「みややんが悪いんだよ……あんなふうに、あの頃みたいに、私と一緒のことをするから——」


 私の手をそっと握る大きな手の、その尋常でない熱に背筋が震える。食われる。知ってる。それはかつて何度も経験した、「ごめんねうちもう我慢できない」のサイン。


「いやあの、待って? だってアナタ、さすがにいまそれは不義っていうか、旦那さんは」


 なんて、そんなことを言える筋合いがどこにある? 多様性だ。家族の形はいろいろで、細かい事情に踏み込むのは野暮ってものだ。ミウラは相変わらずのドブの瞳でひとこと、「彼ならいいの」と——いや「初めから大丈夫なようにしてあるから」と、どういう意味かはわからないけどこれだけはわかる。


 ミウラは昔からとんでもない女だ。

 彼女の食卓に叶えられなかった奇跡はなく、もうあの旧校舎にセミはいない。


 消えた。数年前、旧校舎を取り壊すと同時に近くの雑木林もなくして、今は新しい体育館が建っているのだとか。そう聞いた。本当かどうかは知らないけどどうでもいい。あのセミは本当にまずかった。口の中で命の限り鳴きまくって、そういえばあれは交尾のためにつがいを求める声なのだと、いまさらそんなことに思い当たる。
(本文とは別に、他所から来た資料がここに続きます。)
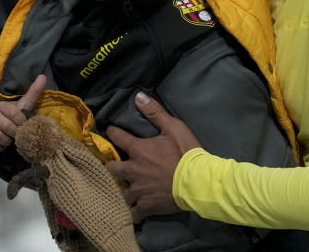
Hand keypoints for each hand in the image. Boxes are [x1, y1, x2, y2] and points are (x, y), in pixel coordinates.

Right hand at [0, 75, 45, 153]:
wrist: (4, 133)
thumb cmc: (15, 119)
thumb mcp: (25, 106)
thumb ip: (34, 92)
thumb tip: (43, 76)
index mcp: (2, 106)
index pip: (14, 113)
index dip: (22, 122)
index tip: (24, 126)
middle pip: (6, 126)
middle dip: (14, 133)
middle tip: (17, 134)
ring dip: (7, 141)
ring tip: (10, 139)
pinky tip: (2, 145)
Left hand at [104, 92, 199, 221]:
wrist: (199, 182)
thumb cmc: (186, 153)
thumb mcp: (173, 127)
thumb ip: (154, 112)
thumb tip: (138, 96)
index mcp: (138, 150)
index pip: (117, 137)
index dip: (112, 132)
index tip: (110, 131)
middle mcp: (133, 170)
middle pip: (111, 169)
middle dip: (110, 167)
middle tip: (111, 166)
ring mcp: (139, 190)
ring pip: (120, 192)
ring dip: (120, 190)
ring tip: (121, 190)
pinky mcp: (147, 206)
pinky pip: (133, 212)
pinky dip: (132, 211)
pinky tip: (132, 210)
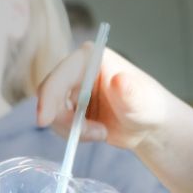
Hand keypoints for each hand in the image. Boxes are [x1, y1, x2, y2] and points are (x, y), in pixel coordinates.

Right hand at [36, 44, 176, 150]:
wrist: (148, 124)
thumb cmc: (149, 106)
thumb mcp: (141, 102)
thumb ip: (130, 92)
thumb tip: (119, 80)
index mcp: (91, 57)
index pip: (61, 73)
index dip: (49, 96)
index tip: (44, 120)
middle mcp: (76, 70)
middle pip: (50, 94)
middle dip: (64, 119)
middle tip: (90, 134)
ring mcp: (71, 89)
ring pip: (52, 112)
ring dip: (73, 130)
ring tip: (102, 133)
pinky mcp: (70, 107)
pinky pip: (59, 123)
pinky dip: (74, 134)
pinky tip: (97, 134)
 人生最期の一週間、力一杯鳴いて喚きまくるのは、でも全部「セックスしたい」の大絶叫だと思うとなかなかおぞましい話だ。思春期の少女か。あの頃の私か。最期を恋の季節で終われる短い命の、その後腐れのなさが羨ましい。私も来世は食われて死にたい。ドブ色の目をしたデカ女に食われるのでも、その真似をする無能のチビの方でもいいけど、食われて死ぬなら見ずに済むから。

 〝それから〟を。

 ただれて拗れて、でもそのままじくじく膿み続けた死に損ない恋の、その後始末という名の第二部をやらずに済むから。


 ねっとりと重く輝くドブ色の瞳。かつて毎日向けられた地獄の底みたいな愛の、そのすべてを受け止めるだけの精力がいまの私にあるのか? このどこまでも細く小さく頼りない体で、どうしてあの嵐みたいな愛に耐えることができた?

 わからない。忘れた。少女に相応しくない場面はすべて削られ、その後にはただ美しい百合の丘だけが残って、でもそれが焼き尽くされた下からもぞもぞ這い出てきた青春の屍人ゾンビに、きっと私は感謝を捧げるべきなのだと思う。


 私には何もない。あの頃はまだ未来があって、でも今ではそれすら残りわずか——なんて言うには少し早すぎるけど、でも十七の頃と一緒というわけにはいかない。目減りした。七年というのは決して短くはない猶予で、それはミウラの与えてくれたものだ。